Could you retype exactly the lines running from the line with "X13766Y3048D02*" to the end of the data, both included, and nothing else?

[Machine-readable hardware designs]
- - - -

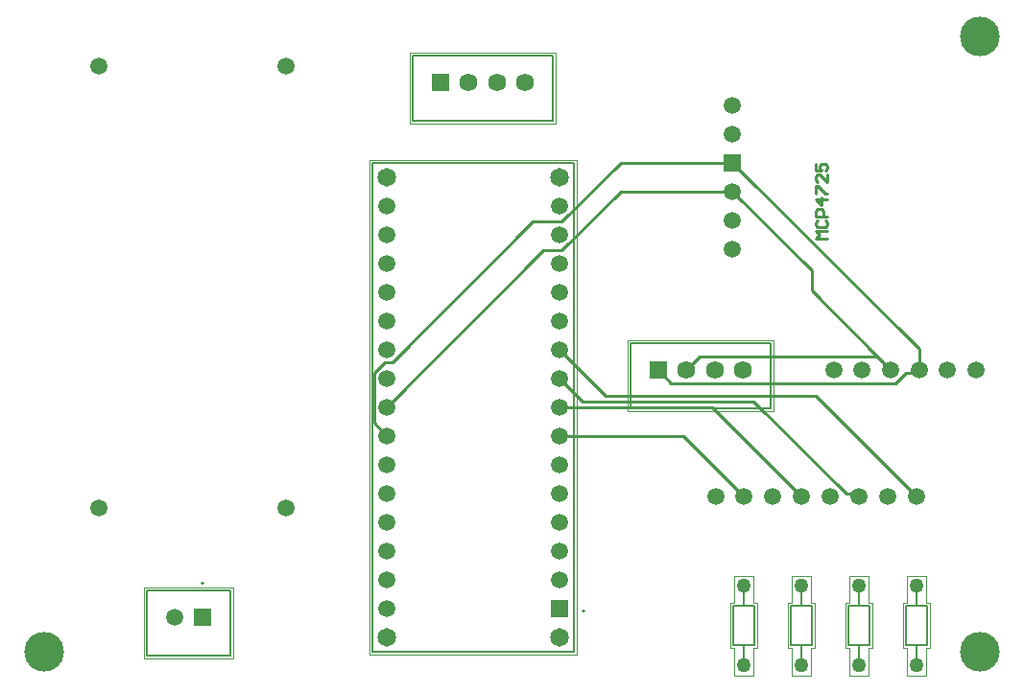
<source format=gbl>
G04*
G04 #@! TF.GenerationSoftware,Altium Limited,Altium Designer,22.5.1 (42)*
G04*
G04 Layer_Physical_Order=2*
G04 Layer_Color=16711680*
%FSLAX42Y42*%
%MOMM*%
G71*
G04*
G04 #@! TF.SameCoordinates,9A8E8AE2-EB4B-44E5-8707-8227BA4DF72F*
G04*
G04*
G04 #@! TF.FilePolarity,Positive*
G04*
G01*
G75*
%ADD10C,0.20*%
%ADD11C,0.25*%
%ADD12C,0.13*%
%ADD13C,0.05*%
%ADD23R,1.52X1.52*%
%ADD24C,1.52*%
%ADD25C,3.50*%
%ADD26C,1.26*%
%ADD27R,1.59X1.59*%
%ADD28C,1.59*%
%ADD29C,1.51*%
%ADD30R,1.51X1.51*%
%ADD31C,1.65*%
D10*
X10475Y3676D02*
G03*
X10475Y3676I-10J0D01*
G01*
X13837Y3432D02*
G03*
X13837Y3432I-10J0D01*
G01*
D11*
X16785Y5563D02*
Y5744D01*
X13474Y6616D02*
X13634D01*
X13380Y6870D02*
X13634D01*
X16142Y4467D02*
X16234D01*
X16256Y4445D01*
X14156Y7137D02*
X15138D01*
X14156Y7391D02*
X15138D01*
X13634Y6870D02*
X14156Y7391D01*
X16418Y5680D02*
X16535Y5563D01*
X16579Y5445D02*
X16673Y5539D01*
X16761D01*
X16785Y5563D01*
X12137Y5627D02*
X13380Y6870D01*
X15837Y6261D02*
X16418Y5680D01*
X14850D02*
X16418D01*
X14600Y5445D02*
X16579D01*
X12090Y5232D02*
X13474Y6616D01*
X15138Y7137D02*
X15837Y6439D01*
X15138Y7391D02*
X16785Y5744D01*
X13614Y5740D02*
X14021Y5334D01*
X15837Y6261D02*
Y6439D01*
X15875Y5334D02*
X16764Y4445D01*
X13634Y6616D02*
X14156Y7137D01*
X12070Y5627D02*
X12137D01*
X14961Y5232D02*
X15748Y4445D01*
X11977Y5092D02*
X12090Y4978D01*
X11977Y5092D02*
Y5533D01*
X15325Y5283D02*
X16142Y4467D01*
X13614Y5232D02*
X14961D01*
X14732Y5563D02*
X14850Y5680D01*
X13614Y4978D02*
X14707D01*
X15240Y4445D01*
X14482Y5563D02*
X14600Y5445D01*
X14021Y5334D02*
X15875D01*
X11977Y5533D02*
X12070Y5627D01*
X13614Y5486D02*
X13818Y5283D01*
X15325D01*
X15977Y6718D02*
X15877D01*
X15910Y6752D01*
X15877Y6785D01*
X15977D01*
X15893Y6885D02*
X15877Y6868D01*
Y6835D01*
X15893Y6818D01*
X15960D01*
X15977Y6835D01*
Y6868D01*
X15960Y6885D01*
X15977Y6918D02*
X15877D01*
Y6968D01*
X15893Y6985D01*
X15927D01*
X15943Y6968D01*
Y6918D01*
X15977Y7068D02*
X15877D01*
X15927Y7018D01*
Y7085D01*
X15877Y7118D02*
Y7185D01*
X15893D01*
X15960Y7118D01*
X15977D01*
Y7285D02*
Y7218D01*
X15910Y7285D01*
X15893D01*
X15877Y7268D01*
Y7235D01*
X15893Y7218D01*
X15877Y7385D02*
Y7318D01*
X15927D01*
X15910Y7351D01*
Y7368D01*
X15927Y7385D01*
X15960D01*
X15977Y7368D01*
Y7335D01*
X15960Y7318D01*
D12*
X16671Y3127D02*
Y3477D01*
X16764D01*
X16857D01*
Y3127D02*
Y3477D01*
X16764Y3127D02*
X16857D01*
X16671D02*
X16764D01*
Y3009D02*
Y3127D01*
Y3477D02*
Y3594D01*
X16163Y3127D02*
Y3477D01*
X16256D01*
X16349D01*
Y3127D02*
Y3477D01*
X16256Y3127D02*
X16349D01*
X16163D02*
X16256D01*
Y3009D02*
Y3127D01*
Y3477D02*
Y3594D01*
X15655Y3127D02*
Y3477D01*
X15748D01*
X15840D01*
Y3127D02*
Y3477D01*
X15748Y3127D02*
X15840D01*
X15655D02*
X15748D01*
Y3009D02*
Y3127D01*
Y3477D02*
Y3594D01*
X14237Y5223D02*
X15477D01*
Y5798D01*
X14237D02*
X15477D01*
X14237Y5223D02*
Y5798D01*
X12317Y7763D02*
X13557D01*
Y8338D01*
X12317D02*
X13557D01*
X12317Y7763D02*
Y8338D01*
X9970Y3613D02*
X10710D01*
X9970Y3038D02*
Y3613D01*
Y3038D02*
X10710D01*
Y3613D01*
X11963Y7391D02*
X13741D01*
X11963Y3073D02*
Y7391D01*
X13741Y3073D02*
Y7391D01*
X11963Y3073D02*
X13741D01*
X15148Y3127D02*
Y3477D01*
X15240D01*
X15332D01*
Y3127D02*
Y3477D01*
X15240Y3127D02*
X15332D01*
X15148D02*
X15240D01*
Y3009D02*
Y3127D01*
Y3477D02*
Y3594D01*
D13*
X16646Y3102D02*
Y3502D01*
X16676D01*
Y3740D01*
X16852D01*
Y3502D02*
Y3740D01*
Y3502D02*
X16882D01*
Y3102D02*
Y3502D01*
X16852Y3102D02*
X16882D01*
X16852Y2864D02*
Y3102D01*
X16676Y2864D02*
X16852D01*
X16676D02*
Y3102D01*
X16646D02*
X16676D01*
X16138D02*
Y3502D01*
X16168D01*
Y3740D01*
X16344D01*
Y3502D02*
Y3740D01*
Y3502D02*
X16374D01*
Y3102D02*
Y3502D01*
X16344Y3102D02*
X16374D01*
X16344Y2864D02*
Y3102D01*
X16168Y2864D02*
X16344D01*
X16168D02*
Y3102D01*
X16138D02*
X16168D01*
X15630D02*
Y3502D01*
X15660D01*
Y3740D01*
X15836D01*
Y3502D02*
Y3740D01*
Y3502D02*
X15865D01*
Y3102D02*
Y3502D01*
X15836Y3102D02*
X15865D01*
X15836Y2864D02*
Y3102D01*
X15660Y2864D02*
X15836D01*
X15660D02*
Y3102D01*
X15630D02*
X15660D01*
X14212Y5823D02*
X15502D01*
Y5198D02*
Y5823D01*
X14212Y5198D02*
X15502D01*
X14212D02*
Y5823D01*
X12292Y8363D02*
X13582D01*
Y7738D02*
Y8363D01*
X12292Y7738D02*
X13582D01*
X12292D02*
Y8363D01*
X9945Y3638D02*
X10735D01*
X9945Y3013D02*
Y3638D01*
Y3013D02*
X10735D01*
Y3638D01*
X13766Y3048D02*
Y7416D01*
X11938D02*
X13766D01*
X11938Y3048D02*
Y7416D01*
Y3048D02*
X13766D01*
X15123Y3102D02*
Y3502D01*
X15152D01*
Y3740D01*
X15328D01*
Y3502D02*
Y3740D01*
Y3502D02*
X15357D01*
Y3102D02*
Y3502D01*
X15328Y3102D02*
X15357D01*
X15328Y2864D02*
Y3102D01*
X15152Y2864D02*
X15328D01*
X15152D02*
Y3102D01*
X15123D02*
X15152D01*
D23*
X15138Y7391D02*
D03*
D24*
Y7137D02*
D03*
Y6883D02*
D03*
Y6629D02*
D03*
Y7645D02*
D03*
Y7899D02*
D03*
X16764Y4445D02*
D03*
X16510D02*
D03*
X16256D02*
D03*
X16002D02*
D03*
X15748D02*
D03*
X15494D02*
D03*
X15240D02*
D03*
X14994D02*
D03*
X17285Y5563D02*
D03*
X17035D02*
D03*
X16785D02*
D03*
X16535D02*
D03*
X16285D02*
D03*
X16035D02*
D03*
X9550Y8243D02*
D03*
X11200Y4343D02*
D03*
X9550D02*
D03*
X11200Y8243D02*
D03*
D25*
X17323Y8509D02*
D03*
X9068Y3073D02*
D03*
X17323D02*
D03*
D26*
X16764Y2952D02*
D03*
Y3652D02*
D03*
X16256Y2952D02*
D03*
Y3652D02*
D03*
X15748Y2952D02*
D03*
Y3652D02*
D03*
X15240Y2952D02*
D03*
Y3652D02*
D03*
D27*
X14482Y5563D02*
D03*
X12562Y8103D02*
D03*
D28*
X14732Y5563D02*
D03*
X14982D02*
D03*
X15232D02*
D03*
X12812Y8103D02*
D03*
X13062D02*
D03*
X13312D02*
D03*
D29*
X10215Y3378D02*
D03*
X12090Y3454D02*
D03*
Y3708D02*
D03*
Y3962D02*
D03*
Y4216D02*
D03*
Y4470D02*
D03*
Y4724D02*
D03*
Y4978D02*
D03*
Y5232D02*
D03*
Y5486D02*
D03*
Y5740D02*
D03*
Y5994D02*
D03*
Y6248D02*
D03*
Y6502D02*
D03*
Y6756D02*
D03*
Y7010D02*
D03*
X13614D02*
D03*
Y6756D02*
D03*
Y6502D02*
D03*
Y6248D02*
D03*
Y5994D02*
D03*
Y5740D02*
D03*
Y5486D02*
D03*
Y5232D02*
D03*
Y4978D02*
D03*
Y4724D02*
D03*
Y4470D02*
D03*
Y4216D02*
D03*
Y3962D02*
D03*
Y3708D02*
D03*
D30*
X10465Y3378D02*
D03*
X13614Y3454D02*
D03*
D31*
X12090Y3200D02*
D03*
X13614D02*
D03*
X12090Y7264D02*
D03*
X13614D02*
D03*
M02*

</source>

- - - -

● **RESPONSE AREA**:
X13766Y3048D02*
Y7416D01*
X11938D02*
X13766D01*
X11938Y3048D02*
Y7416D01*
Y3048D02*
X13766D01*
X15123Y3102D02*
Y3502D01*
X15152D01*
Y3740D01*
X15328D01*
Y3502D02*
Y3740D01*
Y3502D02*
X15357D01*
Y3102D02*
Y3502D01*
X15328Y3102D02*
X15357D01*
X15328Y2864D02*
Y3102D01*
X15152Y2864D02*
X15328D01*
X15152D02*
Y3102D01*
X15123D02*
X15152D01*
D23*
X15138Y7391D02*
D03*
D24*
Y7137D02*
D03*
Y6883D02*
D03*
Y6629D02*
D03*
Y7645D02*
D03*
Y7899D02*
D03*
X16764Y4445D02*
D03*
X16510D02*
D03*
X16256D02*
D03*
X16002D02*
D03*
X15748D02*
D03*
X15494D02*
D03*
X15240D02*
D03*
X14994D02*
D03*
X17285Y5563D02*
D03*
X17035D02*
D03*
X16785D02*
D03*
X16535D02*
D03*
X16285D02*
D03*
X16035D02*
D03*
X9550Y8243D02*
D03*
X11200Y4343D02*
D03*
X9550D02*
D03*
X11200Y8243D02*
D03*
D25*
X17323Y8509D02*
D03*
X9068Y3073D02*
D03*
X17323D02*
D03*
D26*
X16764Y2952D02*
D03*
Y3652D02*
D03*
X16256Y2952D02*
D03*
Y3652D02*
D03*
X15748Y2952D02*
D03*
Y3652D02*
D03*
X15240Y2952D02*
D03*
Y3652D02*
D03*
D27*
X14482Y5563D02*
D03*
X12562Y8103D02*
D03*
D28*
X14732Y5563D02*
D03*
X14982D02*
D03*
X15232D02*
D03*
X12812Y8103D02*
D03*
X13062D02*
D03*
X13312D02*
D03*
D29*
X10215Y3378D02*
D03*
X12090Y3454D02*
D03*
Y3708D02*
D03*
Y3962D02*
D03*
Y4216D02*
D03*
Y4470D02*
D03*
Y4724D02*
D03*
Y4978D02*
D03*
Y5232D02*
D03*
Y5486D02*
D03*
Y5740D02*
D03*
Y5994D02*
D03*
Y6248D02*
D03*
Y6502D02*
D03*
Y6756D02*
D03*
Y7010D02*
D03*
X13614D02*
D03*
Y6756D02*
D03*
Y6502D02*
D03*
Y6248D02*
D03*
Y5994D02*
D03*
Y5740D02*
D03*
Y5486D02*
D03*
Y5232D02*
D03*
Y4978D02*
D03*
Y4724D02*
D03*
Y4470D02*
D03*
Y4216D02*
D03*
Y3962D02*
D03*
Y3708D02*
D03*
D30*
X10465Y3378D02*
D03*
X13614Y3454D02*
D03*
D31*
X12090Y3200D02*
D03*
X13614D02*
D03*
X12090Y7264D02*
D03*
X13614D02*
D03*
M02*

</source>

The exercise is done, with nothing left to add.